— Вон еще один! — Григорий спокойно вытащил из-за пояса нож.
— И ты держи! — крикнул я жердяю.
Свой кинжал, Претичем в Вышгороде подаренный, послуху протянул.
— А ты как же?
— Дурила, — невольно улыбнулся я. — У меня же меч.
— О Господи! — жердяй уже забыл про меня.
Он таращился в темень бора, стараясь разглядеть опасность.
— Я трех насчитал, — услышал я голос Григория. — Нет! Четырех!
— Да где же они?! Где?!
— Успокойся, Никифор, — сказал Григорий. — На все воля Божья.

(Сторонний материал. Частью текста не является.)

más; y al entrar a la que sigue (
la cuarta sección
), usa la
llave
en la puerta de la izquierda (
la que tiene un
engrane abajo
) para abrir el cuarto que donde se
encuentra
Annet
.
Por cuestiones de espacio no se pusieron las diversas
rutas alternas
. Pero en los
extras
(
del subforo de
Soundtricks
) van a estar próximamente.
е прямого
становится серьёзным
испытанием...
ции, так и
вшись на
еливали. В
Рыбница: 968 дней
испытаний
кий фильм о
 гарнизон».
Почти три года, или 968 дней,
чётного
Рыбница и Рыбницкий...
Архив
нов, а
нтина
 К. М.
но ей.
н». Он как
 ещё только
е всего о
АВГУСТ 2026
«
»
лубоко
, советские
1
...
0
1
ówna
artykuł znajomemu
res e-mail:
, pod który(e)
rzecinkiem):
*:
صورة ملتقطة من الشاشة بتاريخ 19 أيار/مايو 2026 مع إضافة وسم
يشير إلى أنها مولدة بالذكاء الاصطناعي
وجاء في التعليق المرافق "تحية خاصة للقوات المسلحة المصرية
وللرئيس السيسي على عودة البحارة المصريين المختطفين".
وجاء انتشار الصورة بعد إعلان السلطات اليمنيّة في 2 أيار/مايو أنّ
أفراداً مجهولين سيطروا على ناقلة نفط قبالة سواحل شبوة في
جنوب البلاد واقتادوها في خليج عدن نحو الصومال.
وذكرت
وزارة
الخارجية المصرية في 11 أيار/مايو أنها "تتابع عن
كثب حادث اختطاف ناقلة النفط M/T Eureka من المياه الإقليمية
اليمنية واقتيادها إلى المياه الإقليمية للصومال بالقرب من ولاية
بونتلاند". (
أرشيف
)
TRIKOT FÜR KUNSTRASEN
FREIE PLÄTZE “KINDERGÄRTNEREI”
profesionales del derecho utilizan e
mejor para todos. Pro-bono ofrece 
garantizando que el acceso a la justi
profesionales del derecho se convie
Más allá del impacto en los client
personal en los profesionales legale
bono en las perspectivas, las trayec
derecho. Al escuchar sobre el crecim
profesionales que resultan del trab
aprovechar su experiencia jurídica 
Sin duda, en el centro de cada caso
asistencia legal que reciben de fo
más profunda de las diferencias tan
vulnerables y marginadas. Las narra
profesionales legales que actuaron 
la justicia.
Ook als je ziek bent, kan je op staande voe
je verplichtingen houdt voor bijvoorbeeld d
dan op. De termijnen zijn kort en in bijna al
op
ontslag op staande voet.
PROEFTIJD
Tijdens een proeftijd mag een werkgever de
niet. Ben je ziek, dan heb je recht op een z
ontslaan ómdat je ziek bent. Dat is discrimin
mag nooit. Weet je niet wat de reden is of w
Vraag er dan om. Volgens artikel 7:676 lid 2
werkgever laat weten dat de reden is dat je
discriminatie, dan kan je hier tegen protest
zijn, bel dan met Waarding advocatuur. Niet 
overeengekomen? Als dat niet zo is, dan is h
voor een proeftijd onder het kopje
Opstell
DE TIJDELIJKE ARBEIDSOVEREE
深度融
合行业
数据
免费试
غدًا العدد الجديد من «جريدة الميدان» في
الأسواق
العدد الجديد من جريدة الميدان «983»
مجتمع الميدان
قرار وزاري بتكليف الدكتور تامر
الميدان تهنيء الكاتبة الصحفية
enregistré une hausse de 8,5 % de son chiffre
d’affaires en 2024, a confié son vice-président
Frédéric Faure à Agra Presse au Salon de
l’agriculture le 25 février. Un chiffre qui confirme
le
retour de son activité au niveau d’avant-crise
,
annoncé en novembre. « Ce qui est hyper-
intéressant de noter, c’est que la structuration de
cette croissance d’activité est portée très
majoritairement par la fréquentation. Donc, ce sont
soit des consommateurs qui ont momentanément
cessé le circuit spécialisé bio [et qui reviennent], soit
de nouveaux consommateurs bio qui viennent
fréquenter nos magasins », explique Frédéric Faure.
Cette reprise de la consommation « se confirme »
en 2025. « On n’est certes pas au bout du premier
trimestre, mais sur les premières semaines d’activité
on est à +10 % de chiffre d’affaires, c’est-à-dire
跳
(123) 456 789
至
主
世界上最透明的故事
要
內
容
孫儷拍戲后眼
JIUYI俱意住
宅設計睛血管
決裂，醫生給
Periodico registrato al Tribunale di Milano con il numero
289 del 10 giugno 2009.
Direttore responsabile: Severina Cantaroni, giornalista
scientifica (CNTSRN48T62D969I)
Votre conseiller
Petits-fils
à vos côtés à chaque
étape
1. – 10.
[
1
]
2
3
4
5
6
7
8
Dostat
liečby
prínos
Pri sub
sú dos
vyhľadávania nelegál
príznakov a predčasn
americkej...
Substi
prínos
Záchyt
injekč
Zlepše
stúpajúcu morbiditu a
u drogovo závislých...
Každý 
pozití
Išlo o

— Господи, спаси! Господи, спаси!
— Ты же ножом крестишься!
— О Господи!
Они вышли на поляну…
Шесть волков…
По двое на каждого…
И холодным ужасом вернулся почти забытый детский страх. Точно ждал он своего, таился где-то в глубине естества, чтобы теперь выползти наружу. Склизкой змеей прополз по хребту. Липким комком к горлу подкатил. Пауком мерзким сети свои на меня накинул. Замер в ожидании того, что жертва трепыхаться вот-вот начнет. Вот тогда он и распотешится. Ядом бессилия и немощи меня напитает. Вновь ручейком горячим по ноге пробежит…
И все.
Был человек и кончился.
Превратился в жертву безропотную.
Жутью придавленный, сам под волчьи зубы шею подставил.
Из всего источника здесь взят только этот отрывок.